Can't pre-produce the result reported in paper with 'similar' dataset

Question

Can't pre-produce the result reported in paper with 'similar' dataset

miniweeds opened this issue 2 years ago · 2 comments

I tried to test the moderation API performance with the jigsaw dataset from Kaggle. The performance is quite worse than what was reported in the paper. Why? What am I missing? Here are the parameters for my test:

moderation API: https://api.openai.com/v1/moderations
Date: 1/26/2023
Label: 1 (toxic), 0 (non-toxic)
Test dataset: 181,000 records, 0: 167344, 1: 13656
1/10 data from train.csv from this link https://www.kaggle.com/competitions/jigsaw-unintended-bias-in-toxicity-

My Test result:

accuracy: 0.92
f1: 0.23
AUPRC: 0.33

Paper (https://arxiv.org/pdf/2208.03274.pdf) reported much better AUPRC, as below:
Jigsaw
Identity-hate .6890
Insult .8548
Obscene .8353*
Threat .6144*
Toxic .9304*

Answer 1 · 2023-01-27T04:52:16.000Z

Or is it because the jigsaw dataset in the paper is different from what I used? I tried the non-English jigsaw dataset too. The performance was worse.

Answer 2 · 2023-01-28T03:23:02.000Z

I see the problem now.
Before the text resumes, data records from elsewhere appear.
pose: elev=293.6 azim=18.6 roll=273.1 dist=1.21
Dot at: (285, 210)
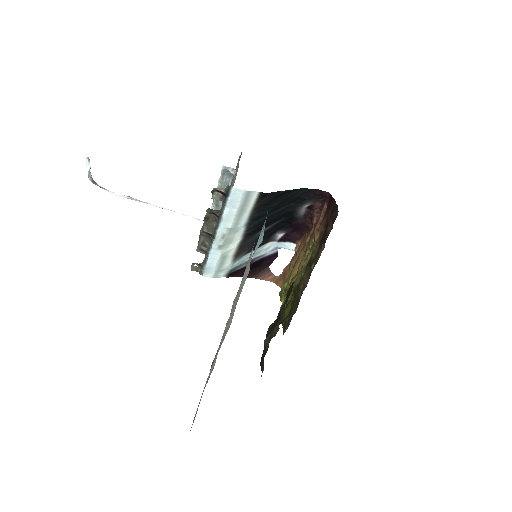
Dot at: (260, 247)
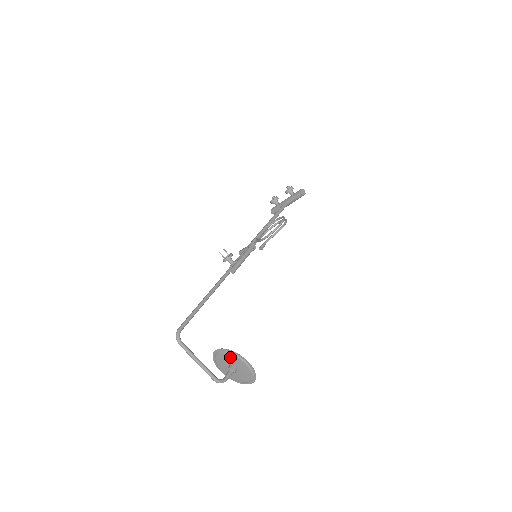
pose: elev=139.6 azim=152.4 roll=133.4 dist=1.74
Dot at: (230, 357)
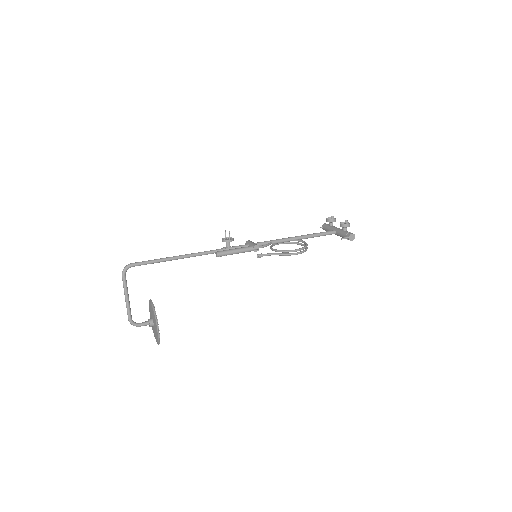
Dot at: (153, 314)
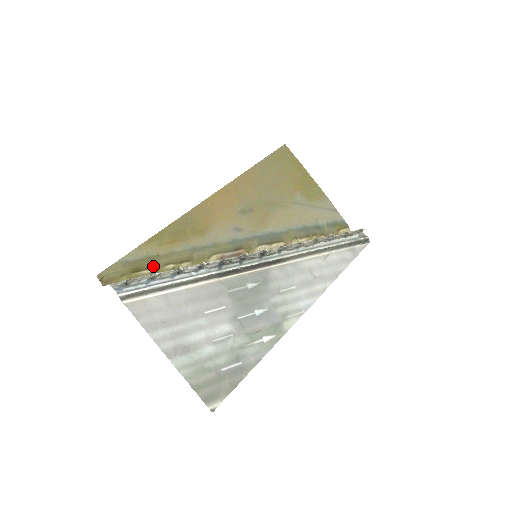
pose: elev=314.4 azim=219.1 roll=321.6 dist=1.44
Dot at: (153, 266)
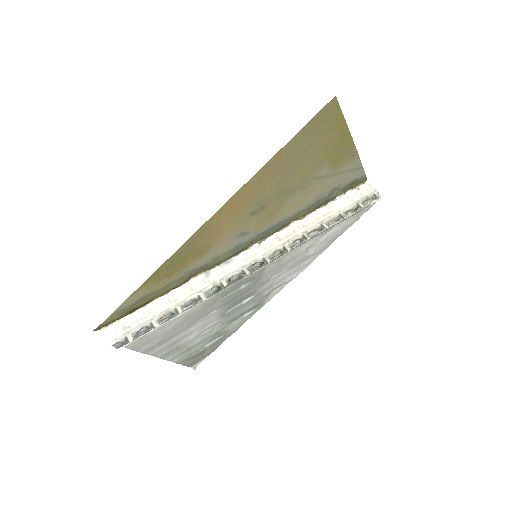
Dot at: (149, 301)
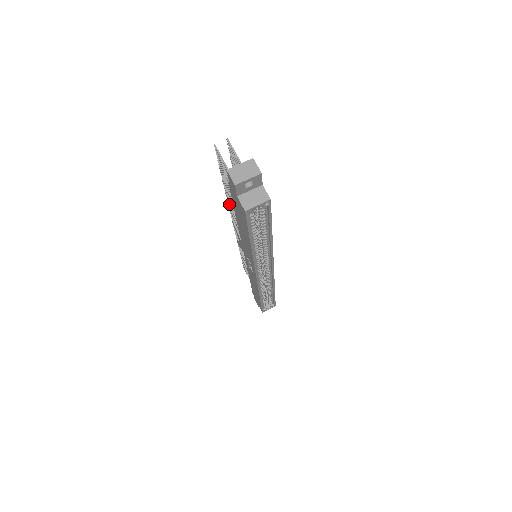
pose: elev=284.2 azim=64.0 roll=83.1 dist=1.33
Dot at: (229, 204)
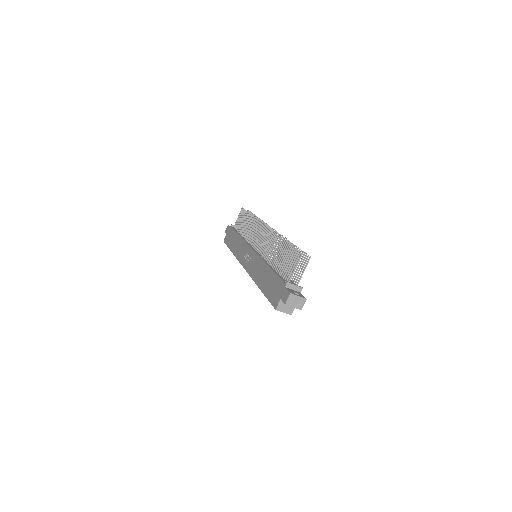
Dot at: (275, 237)
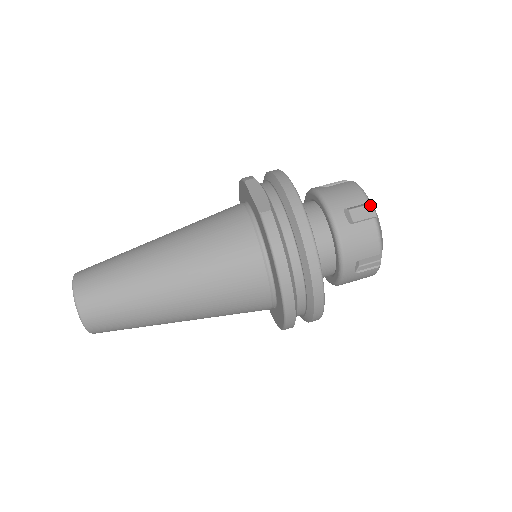
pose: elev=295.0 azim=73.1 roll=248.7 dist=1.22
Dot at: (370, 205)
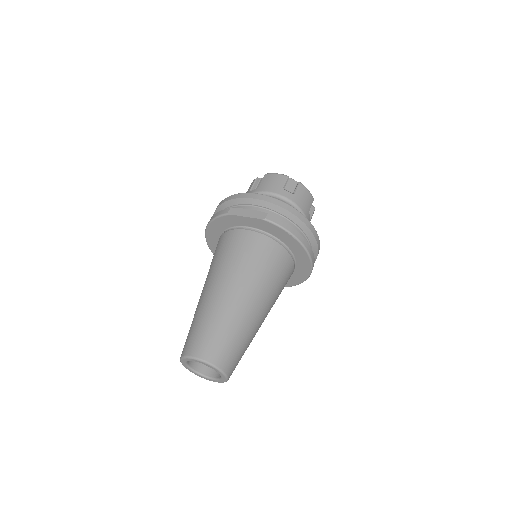
Dot at: (289, 179)
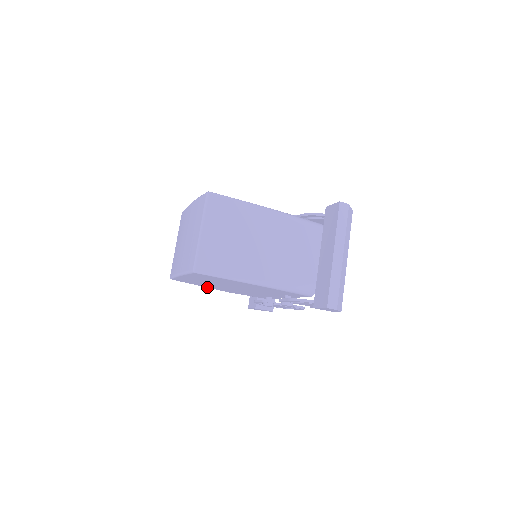
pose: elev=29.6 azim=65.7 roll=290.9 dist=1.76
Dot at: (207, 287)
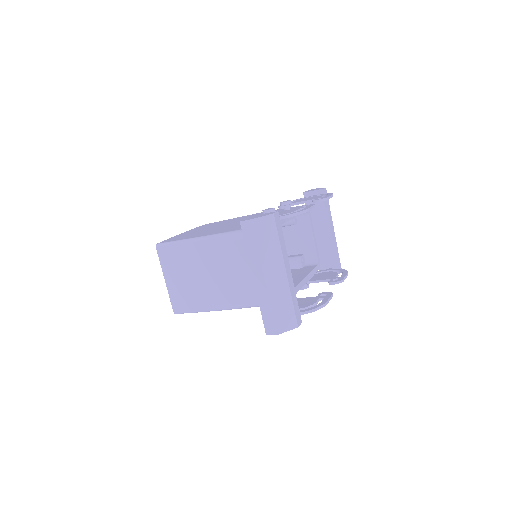
Dot at: occluded
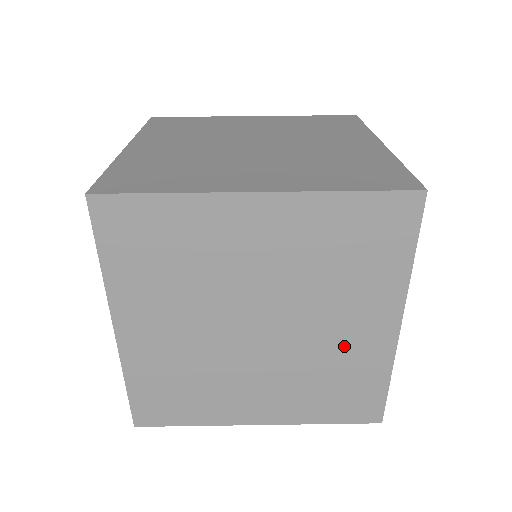
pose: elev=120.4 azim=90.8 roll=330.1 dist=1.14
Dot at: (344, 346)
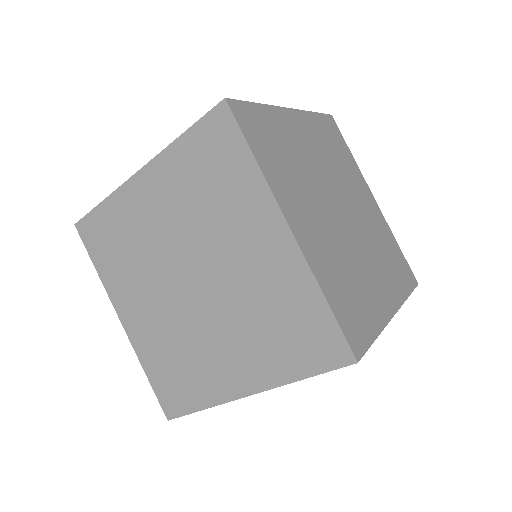
Dot at: (372, 219)
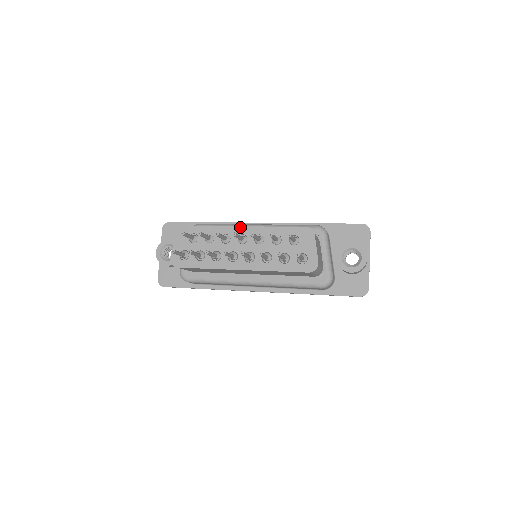
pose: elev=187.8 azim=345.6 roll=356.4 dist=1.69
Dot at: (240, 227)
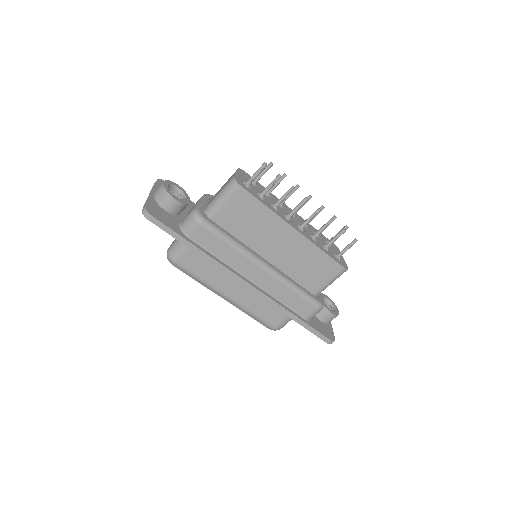
Dot at: occluded
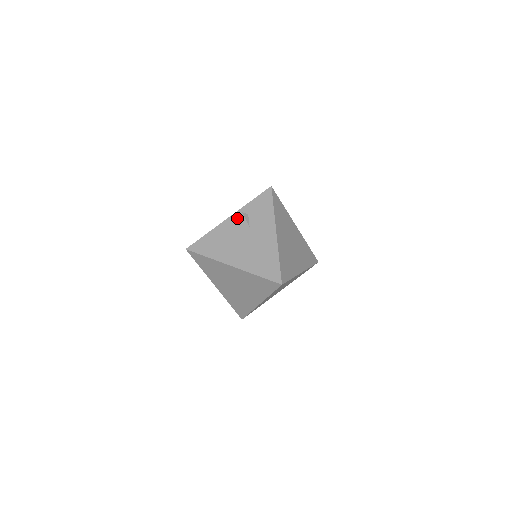
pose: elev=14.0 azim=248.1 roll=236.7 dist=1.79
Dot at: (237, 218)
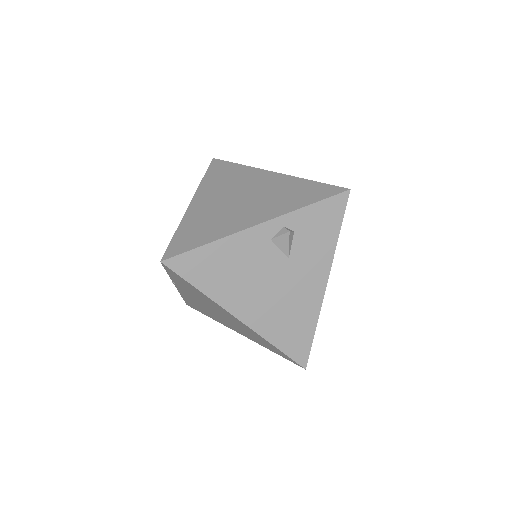
Dot at: (273, 232)
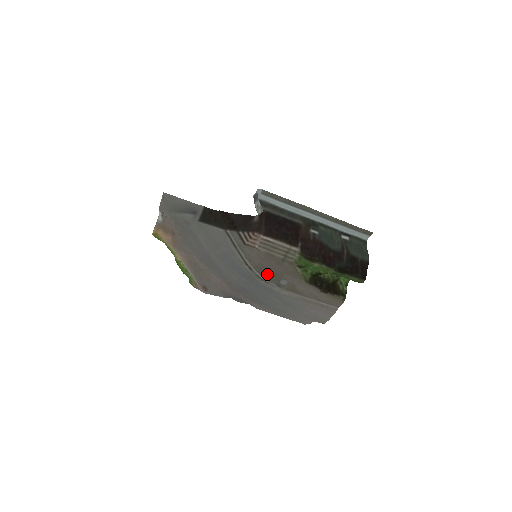
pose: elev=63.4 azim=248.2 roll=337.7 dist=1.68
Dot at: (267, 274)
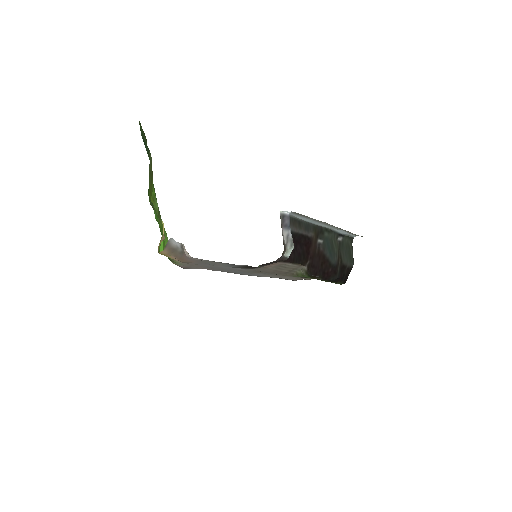
Dot at: occluded
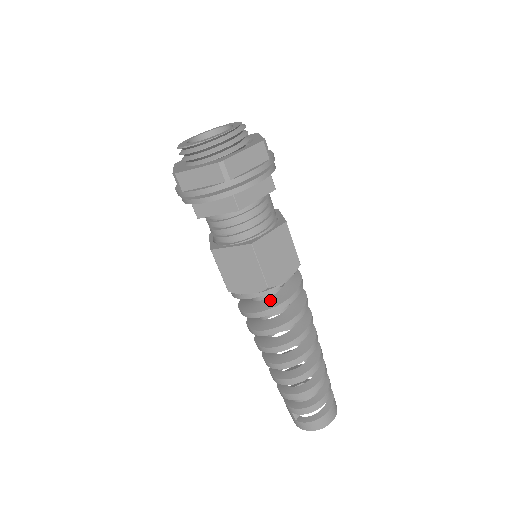
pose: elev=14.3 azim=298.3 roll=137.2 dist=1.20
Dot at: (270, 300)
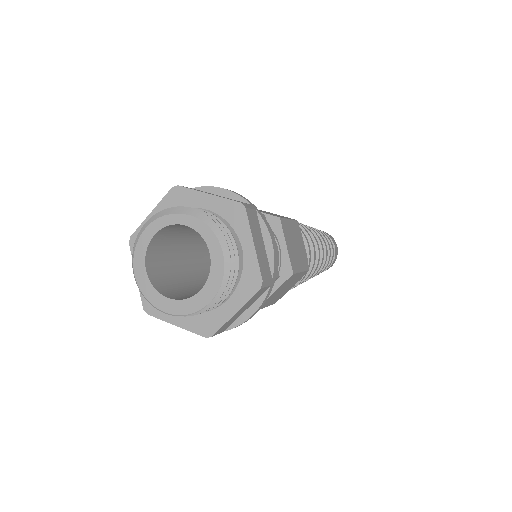
Dot at: occluded
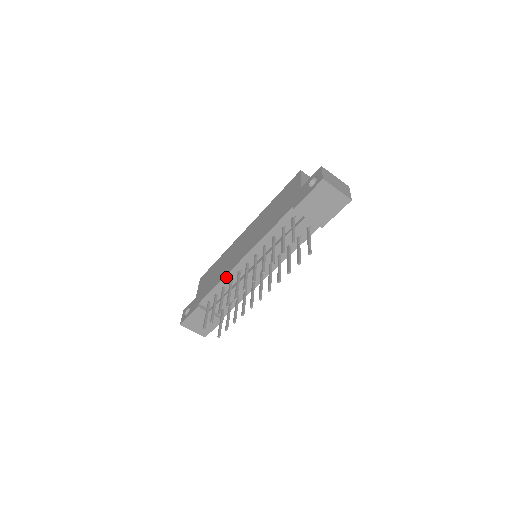
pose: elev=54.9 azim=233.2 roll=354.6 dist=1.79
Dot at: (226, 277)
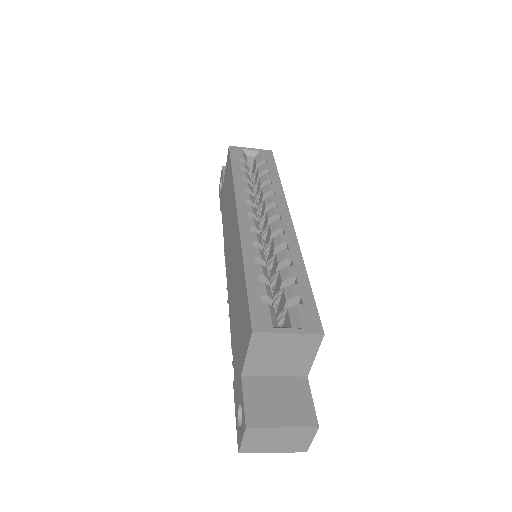
Dot at: occluded
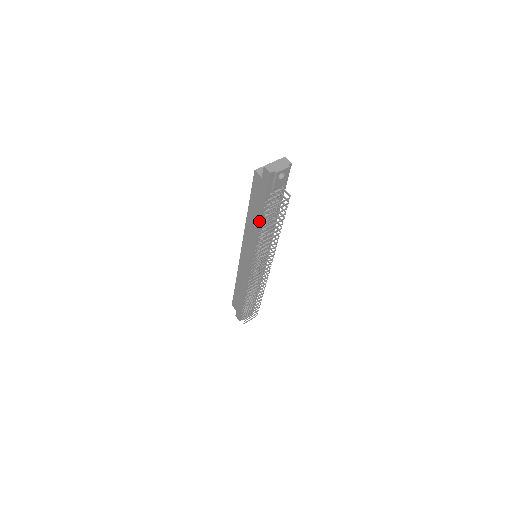
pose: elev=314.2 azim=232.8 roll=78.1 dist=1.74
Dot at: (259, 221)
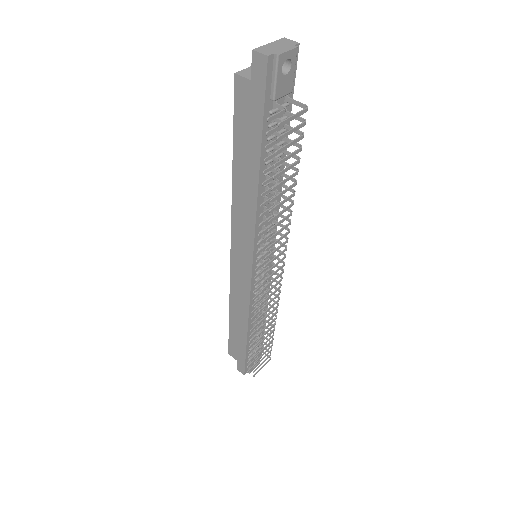
Dot at: (256, 177)
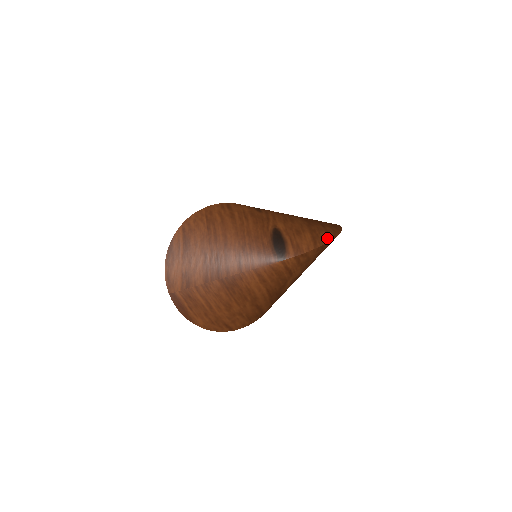
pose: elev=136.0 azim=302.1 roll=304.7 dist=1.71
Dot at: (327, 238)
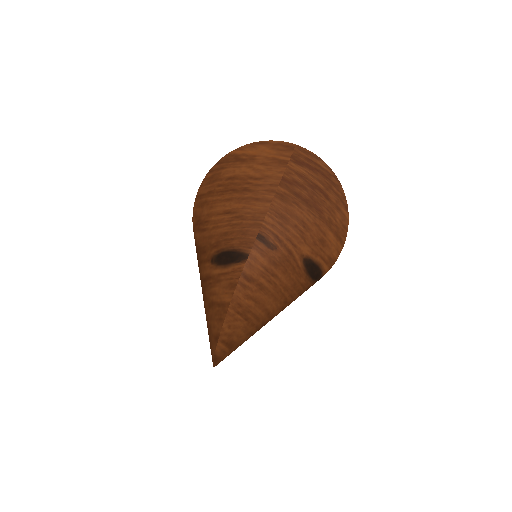
Dot at: (345, 222)
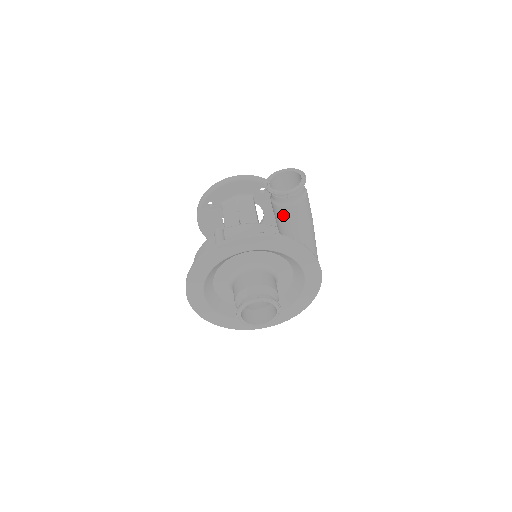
The moderation API only classifies the following categories: "hate”, “hate/threatening”, "self-harm”, "sexual”, "sexual/minors”, "violence”, “violence/graphic". The jigsaw dataset I used covers much more categories. That explains why the API got such low AUPRC, the model and the test set don't align. In this case this API is not suitable for the jigsaw type of problems.

Here are the categories in Jigsaw train dataset: severe_toxicity,obscene,identity_attack,insult,threat,asian,atheist,bisexual,black,buddhist,christian,female,heterosexual,hindu,homosexual_gay_or_lesbian,intellectual_or_learning_disability,jewish,latino,male,muslim,other_disability,other_gender,other_race_or_ethnicity,other_religion,other_sexual_orientation,physical_disability,psychiatric_or_mental_illness,transgender,white.